A superuser account 'root'@'localhost' is created. A password for the superuser is set and stored in the error log file. To reveal it, use the following command: shell> sudo grep 'temporary password' /var/log/mysqld.log Change the root password as soon as possible by logging in with the generated, temporary password and set a custom password for the superuser account:

shell> mysql -uroot -p
mysql> ALTER USER 'root'@'localhost' IDENTIFIED BY 'MyNewPass4!';
4
  • This is just for centos. Not working on ubuntu flavours.
    – akikara
    Jan 21, 2020 at 11:06
  • 1
    I don't think so, it's a SQL command, actually I ran it on Windows seven
    – hiclas
    Jan 27, 2020 at 16:40
  • I've tried. At least not working for MySql Server 8.x Ubuntu 19.10.
    – akikara
    Jan 27, 2020 at 16:42
  • regardless of whether it works for you or not, SQL is SQL. It's OS agnostic. @hiclas is right. Sep 19, 2020 at 3:01
1

While using mysql version 8.0 + , use the following syntax to update root password after starting mysql daemon with --skip-grant-tables option

UPDATE user SET PASSWORD FOR 'root'@'localhost' = PASSWORD('your_new_password')
1
  • I am running version 8.0.21 using --skip-grant-tables. This throws a syntax error.
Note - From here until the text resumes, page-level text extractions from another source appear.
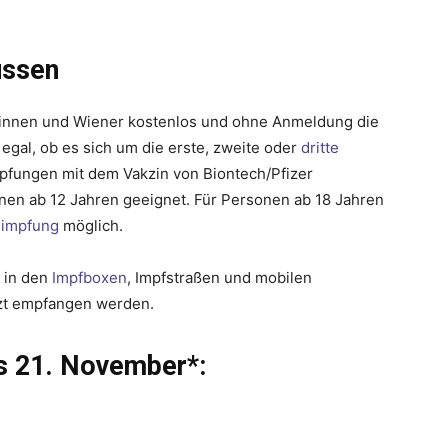
ussen
innen und Wiener kostenlos und ohne Anmeldung die
gal, ob es sich um die erste, zweite oder
dritte
mpfungen mit dem Vakzin von Biontech/Pfizer
rsonen ab 12 Jahren geeignet. Für Personen ab 18 Jahren
simpfung
möglich.
h in den
Impfboxen
, Impfstraßen und mobilen
rzt empfangen werden.
s 21. November*:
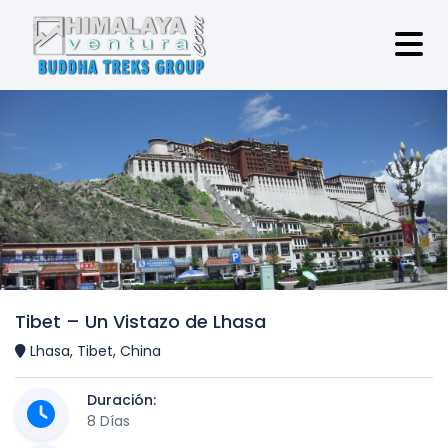
Tibet – Un Vistazo de Lhasa
Lhasa, Tibet, China
Duración:
8 Días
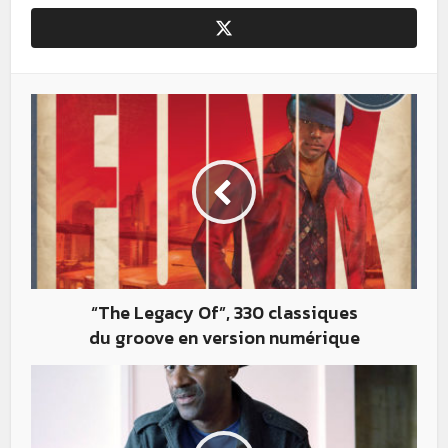
“The Legacy Of”, 330 classiques
du groove en version numérique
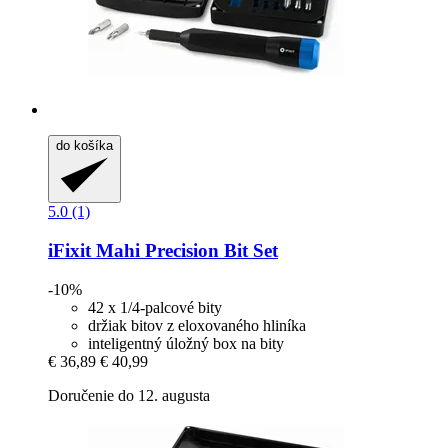
do košíka
5.0 (1)
iFixit
Mahi Precision Bit Set
-10%
42 x 1/4-palcové bity
držiak bitov z eloxovaného hliníka
inteligentný úložný box na bity
€ 36,89
€ 40,99
Doručenie do 12. augusta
Sep 19, 2020 at 2:58
1

This worked perfectly for me.

mysql> use mysql; mysql> ALTER USER 'root'@'localhost' IDENTIFIED BY 'my-password-here';

1

The following commands (modified after those found here) worked for me on my WSL install of Ubuntu after hours of trial and error:

sudo service mysql stop
sudo mysqld --skip-grant-tables &
mysql -u root mysql
UPDATE mysql.user SET authentication_string=null WHERE User='root';
flush privileges;
ALTER USER 'root'@'localhost' IDENTIFIED WITH mysql_native_password BY 'your_new_password_here';
flush privileges;
exit;
0

For mysql 8.0.23 based on Official Documentation

ALTER USER root@localhost SET ='New_Password';

For Windows 10 environment.

0
  1. click on start manager.
  2. select MySQL and open it.
  3. write the below code and press enter button

SET PASSWORD FOR 'root' = PASSWORD('elephant7');

0

For mysql 8.0.28

  1. [thor@john ~]$ sudo -i

  2. [root@app01 ~]# mysql -u root -p

  3. mysql> ALTER USER 'root'@'localhost' IDENTIFIED BY 'P@ssw0rd123';

  4. mysql> FLUSH PRIVILEGES;

1
  • This information was already available in other answers. I don't see why it needs to be repeated over and over again.